━━━━━ The input

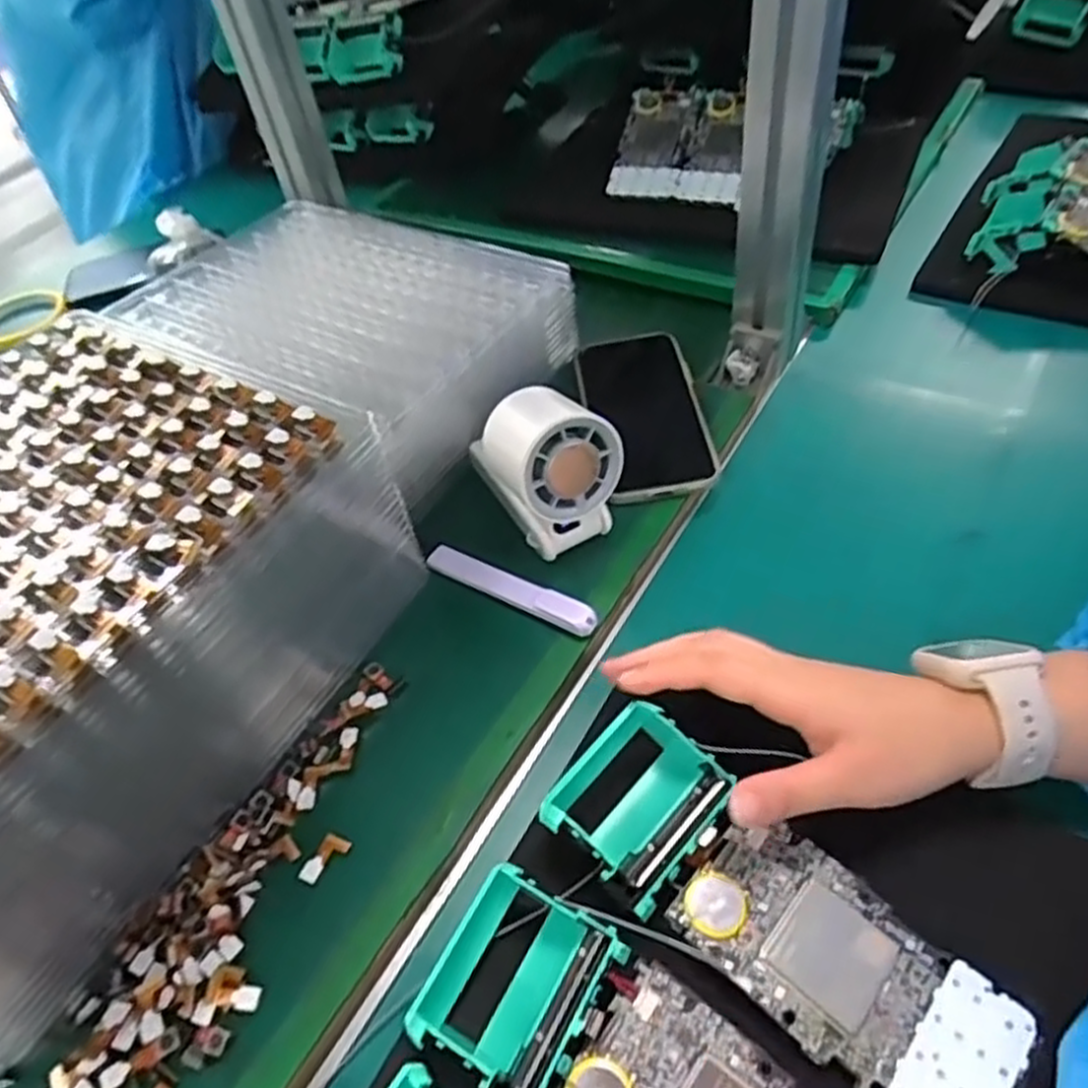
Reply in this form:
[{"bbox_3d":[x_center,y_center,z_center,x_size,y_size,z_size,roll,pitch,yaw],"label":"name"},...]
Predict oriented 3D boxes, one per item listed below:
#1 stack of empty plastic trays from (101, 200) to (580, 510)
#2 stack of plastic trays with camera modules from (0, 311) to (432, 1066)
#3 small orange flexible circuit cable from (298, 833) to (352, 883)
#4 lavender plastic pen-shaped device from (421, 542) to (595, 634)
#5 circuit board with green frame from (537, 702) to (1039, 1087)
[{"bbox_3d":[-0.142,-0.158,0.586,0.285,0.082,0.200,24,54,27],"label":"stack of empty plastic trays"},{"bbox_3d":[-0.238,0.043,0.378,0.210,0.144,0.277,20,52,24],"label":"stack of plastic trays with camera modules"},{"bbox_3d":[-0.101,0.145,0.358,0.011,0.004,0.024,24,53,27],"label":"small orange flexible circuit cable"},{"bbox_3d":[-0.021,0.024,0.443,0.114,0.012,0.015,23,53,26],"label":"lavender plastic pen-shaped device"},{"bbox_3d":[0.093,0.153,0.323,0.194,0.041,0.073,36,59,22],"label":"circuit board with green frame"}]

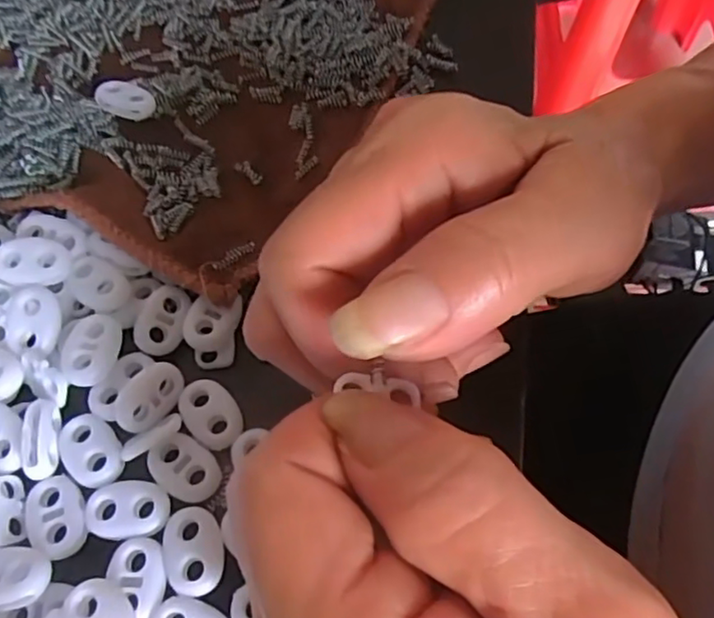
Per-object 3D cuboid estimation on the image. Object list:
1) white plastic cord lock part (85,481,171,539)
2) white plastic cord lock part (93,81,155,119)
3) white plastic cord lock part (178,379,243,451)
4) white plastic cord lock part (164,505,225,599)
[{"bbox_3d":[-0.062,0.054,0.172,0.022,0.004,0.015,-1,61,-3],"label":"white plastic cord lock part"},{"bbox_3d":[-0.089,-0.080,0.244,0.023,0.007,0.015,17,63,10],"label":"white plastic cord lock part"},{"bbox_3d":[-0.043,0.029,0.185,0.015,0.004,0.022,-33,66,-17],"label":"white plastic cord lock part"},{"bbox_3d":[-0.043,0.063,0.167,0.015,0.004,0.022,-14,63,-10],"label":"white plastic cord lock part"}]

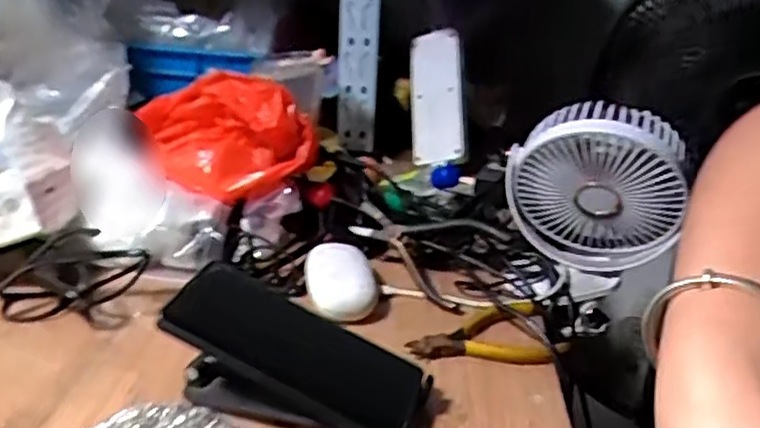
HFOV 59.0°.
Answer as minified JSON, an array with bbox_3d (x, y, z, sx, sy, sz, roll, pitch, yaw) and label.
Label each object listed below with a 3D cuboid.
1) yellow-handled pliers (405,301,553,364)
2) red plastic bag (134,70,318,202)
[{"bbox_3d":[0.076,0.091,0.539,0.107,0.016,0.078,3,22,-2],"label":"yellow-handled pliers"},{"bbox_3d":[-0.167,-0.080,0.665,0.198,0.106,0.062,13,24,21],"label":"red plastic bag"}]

━━━━━━━━━━
━━━━━ The input

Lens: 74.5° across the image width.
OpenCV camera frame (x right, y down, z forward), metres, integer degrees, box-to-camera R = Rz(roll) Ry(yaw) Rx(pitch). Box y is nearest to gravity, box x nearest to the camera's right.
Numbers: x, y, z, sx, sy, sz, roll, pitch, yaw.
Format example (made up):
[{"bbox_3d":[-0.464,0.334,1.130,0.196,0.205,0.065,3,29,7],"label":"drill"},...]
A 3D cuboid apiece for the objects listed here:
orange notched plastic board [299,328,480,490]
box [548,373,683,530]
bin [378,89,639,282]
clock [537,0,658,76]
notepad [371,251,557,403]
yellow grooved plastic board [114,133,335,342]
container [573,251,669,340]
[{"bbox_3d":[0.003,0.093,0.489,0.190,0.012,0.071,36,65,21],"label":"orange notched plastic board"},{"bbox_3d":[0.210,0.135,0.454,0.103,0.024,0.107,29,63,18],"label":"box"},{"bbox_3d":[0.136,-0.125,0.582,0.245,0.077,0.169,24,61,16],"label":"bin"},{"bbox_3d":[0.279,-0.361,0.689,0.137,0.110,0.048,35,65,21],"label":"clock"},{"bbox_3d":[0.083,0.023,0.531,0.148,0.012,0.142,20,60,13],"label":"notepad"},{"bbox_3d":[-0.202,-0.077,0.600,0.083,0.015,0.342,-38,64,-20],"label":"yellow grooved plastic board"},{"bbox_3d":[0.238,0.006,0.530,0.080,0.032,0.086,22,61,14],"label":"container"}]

━━━━━━━━━━
━━━━━ The input

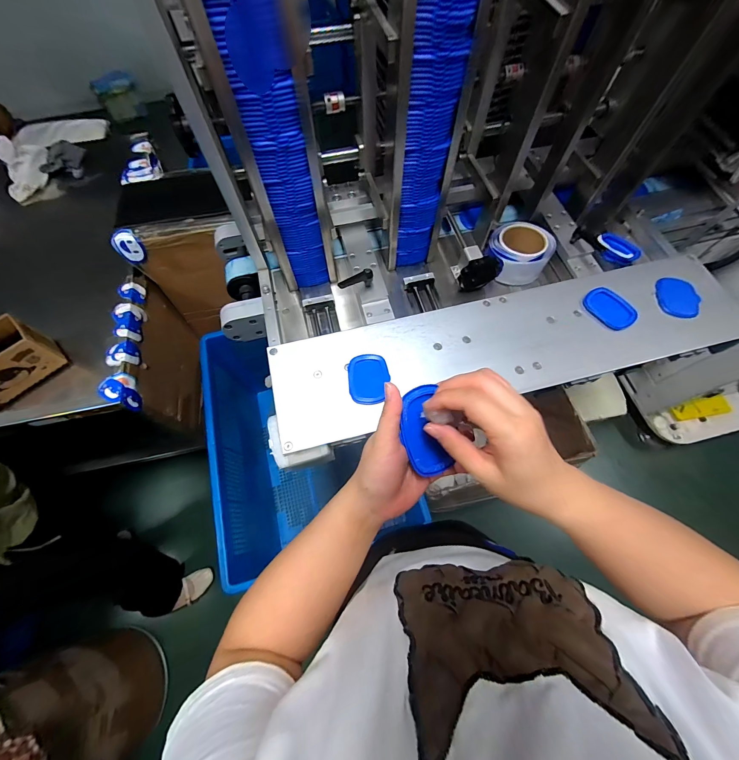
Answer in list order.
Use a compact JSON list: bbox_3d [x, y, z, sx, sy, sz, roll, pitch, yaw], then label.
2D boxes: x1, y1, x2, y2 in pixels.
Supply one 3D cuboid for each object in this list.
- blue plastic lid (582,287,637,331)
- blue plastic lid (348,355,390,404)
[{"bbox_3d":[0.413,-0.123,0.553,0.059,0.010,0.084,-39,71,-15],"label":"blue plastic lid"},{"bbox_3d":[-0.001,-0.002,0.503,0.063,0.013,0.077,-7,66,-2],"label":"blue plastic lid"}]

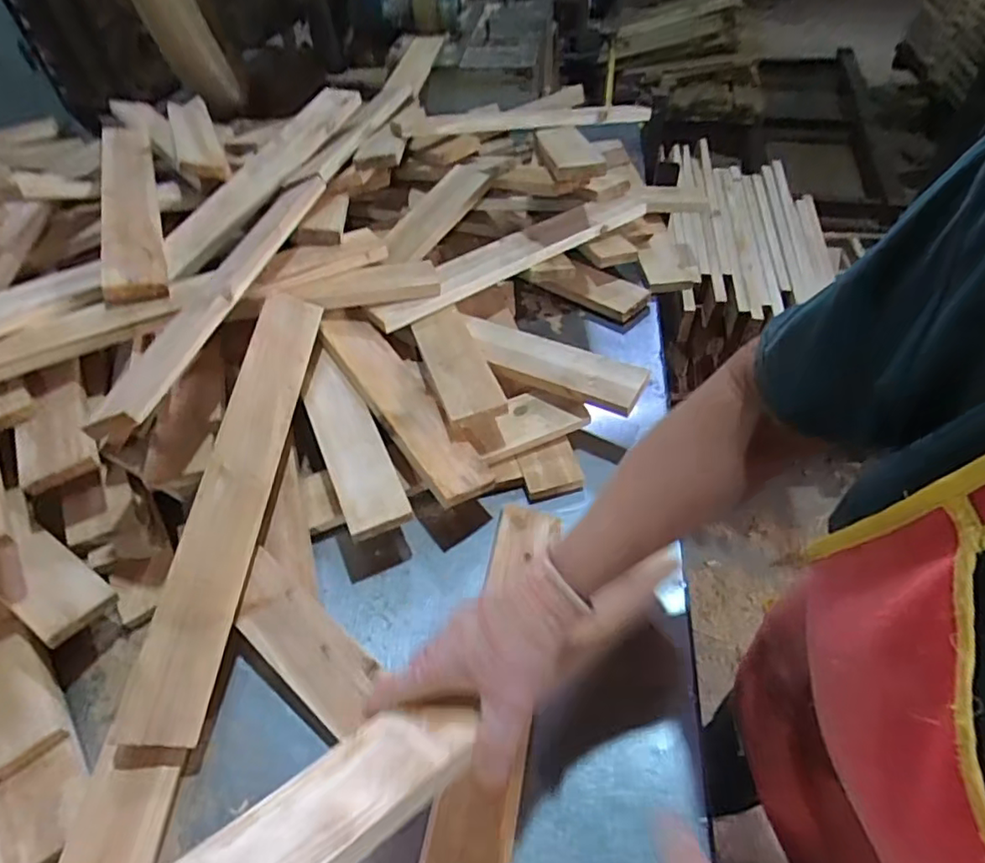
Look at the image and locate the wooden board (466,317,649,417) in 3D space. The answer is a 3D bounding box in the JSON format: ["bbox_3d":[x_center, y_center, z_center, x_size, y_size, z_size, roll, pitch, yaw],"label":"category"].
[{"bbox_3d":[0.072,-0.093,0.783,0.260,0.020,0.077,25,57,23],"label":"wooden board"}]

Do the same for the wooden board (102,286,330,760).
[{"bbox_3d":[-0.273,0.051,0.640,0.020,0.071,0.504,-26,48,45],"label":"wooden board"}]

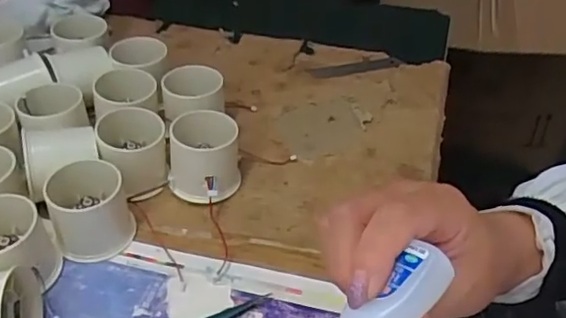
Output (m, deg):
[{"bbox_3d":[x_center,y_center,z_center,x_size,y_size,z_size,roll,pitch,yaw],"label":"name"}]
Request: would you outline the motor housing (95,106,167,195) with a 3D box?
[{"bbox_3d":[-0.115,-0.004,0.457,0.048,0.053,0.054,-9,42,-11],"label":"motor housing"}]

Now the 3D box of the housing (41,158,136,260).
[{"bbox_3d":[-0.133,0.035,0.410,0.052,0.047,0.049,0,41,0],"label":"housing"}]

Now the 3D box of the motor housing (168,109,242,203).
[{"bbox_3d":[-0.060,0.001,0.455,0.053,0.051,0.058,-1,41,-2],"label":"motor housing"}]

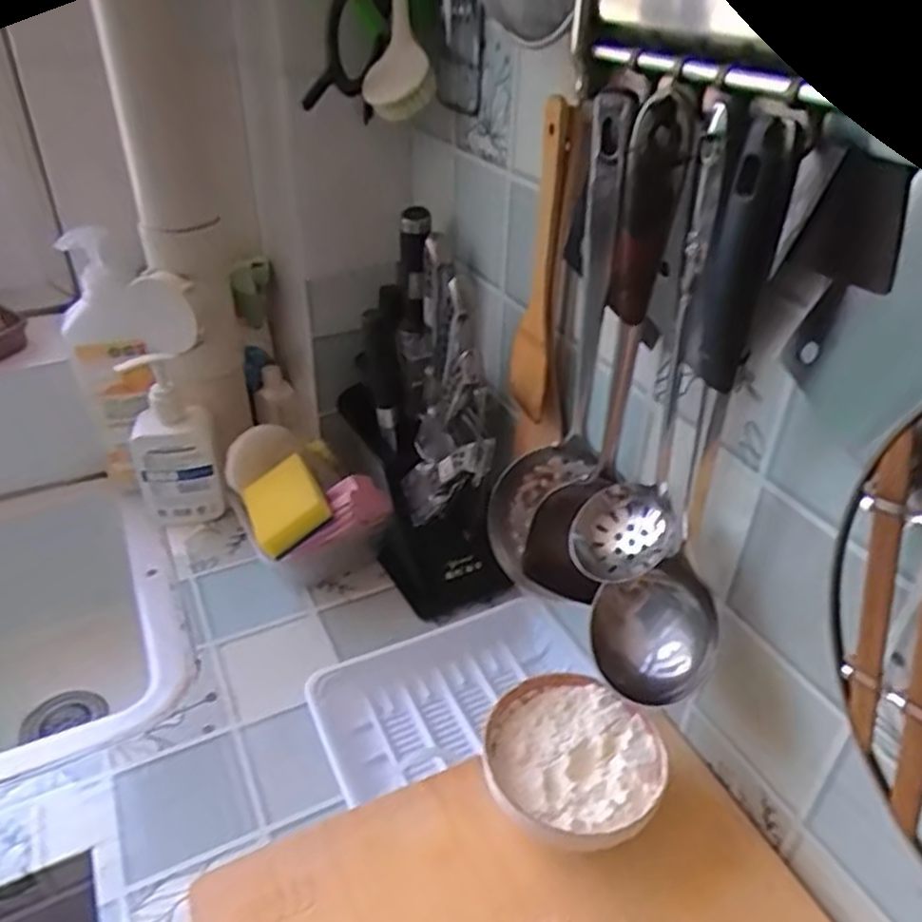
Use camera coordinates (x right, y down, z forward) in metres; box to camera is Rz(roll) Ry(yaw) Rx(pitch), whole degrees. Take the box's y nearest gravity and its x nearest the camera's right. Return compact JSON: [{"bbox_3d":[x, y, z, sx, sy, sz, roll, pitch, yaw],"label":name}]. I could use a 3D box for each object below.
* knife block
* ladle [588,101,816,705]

━━━━━━━━━━

- [Assignment]: Copy out the lines above with "below" in them.

- [Answer space]:
Predict oriented 3D boxes, one per item listed below:
Label each object listed below with a 3D cuboid.
Use camera coordinates (x right, y down, z forward) in metres; box to camera is Rz(roll) Ry(yaw) Rx(pitch), whole degrees. Take the box's y nearest gravity and its x nearest the camera's right. Return compact JSON: [{"bbox_3d":[x, y, z, sx, sy, sz, roll, pitch, yaw],"label":name}]. I could use a 3D box for each object below.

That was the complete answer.